Una tarde de julio, un ciclista desembocó a toda velocidad en una callejuela de Lahore, ante el atestado café en que Anwar Ali, el jefe de la banda más célebre de la ciudad, tenía su corte. El hombre arrojó sobre la terraza una de esas grandes jarras de cobre utilizadas en el Penjab para recoger leche. Rebotando de mesa en mesa, el recipiente provocó el pánico entre los presentes, que huyeron en todas las direcciones. Al no producirse ninguna explosión, un camarero se acercó con precaución al objeto. Ni el propio y endurecido Anwar Ali pudo contener una mueca de horror al encontrar en él el mensaje que le estaba destinado, un regalo ofrecido al gángster de Lahore por sus colegas sikhs de Amritsar. Docenas de sexos circuncisos llenaban esta macabra urna.

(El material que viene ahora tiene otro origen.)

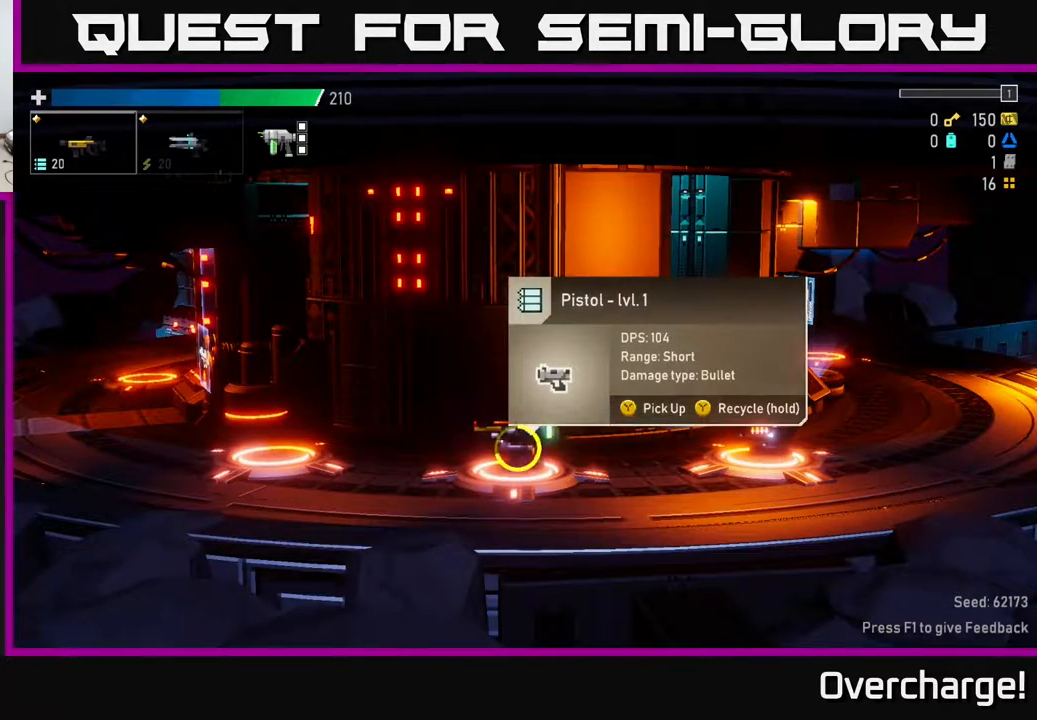
{"buttons": ["Y"], "left_stick": "center", "events": []}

De todos los problemas que asediaban a Louis Mountbatten, el más irritante era consecuencia de su apresurada elección del 15 de agosto como fecha de la independencia de la India. Un consejo de astrólogos acabó comunicando a los dirigentes indios que, si bien el viernes 15 de agosto de 1947 era un día extremadamente funesto para inaugurar la historia moderna de su país, el día anterior ofrecía, en cambio, una conjunción astral infinitamente más favorable. Aliviado, el virrey se apresuró a aceptar el compromiso que le ofreció Nehru: la India y el Pakistán se harían independientes el 14 de agosto de 1947 a medianoche
[25]
.

Durante treinta años la bandera tricolor de algodón de
khadi
que no tardaría en remplazar a la Unión Jack en el cielo de la India había flameado sobre los mítines, las manifestaciones, los desfiles de un pueblo ávido de libertad. El propio Gandhi había dibujado este emblema. En el centro tres bandas horizontales color azafrán, blanco y verde, había colocado su sello personal, el humilde objeto que proponían a las masas indias para que sirviera de instrumento a su redención pacífica: la rueca.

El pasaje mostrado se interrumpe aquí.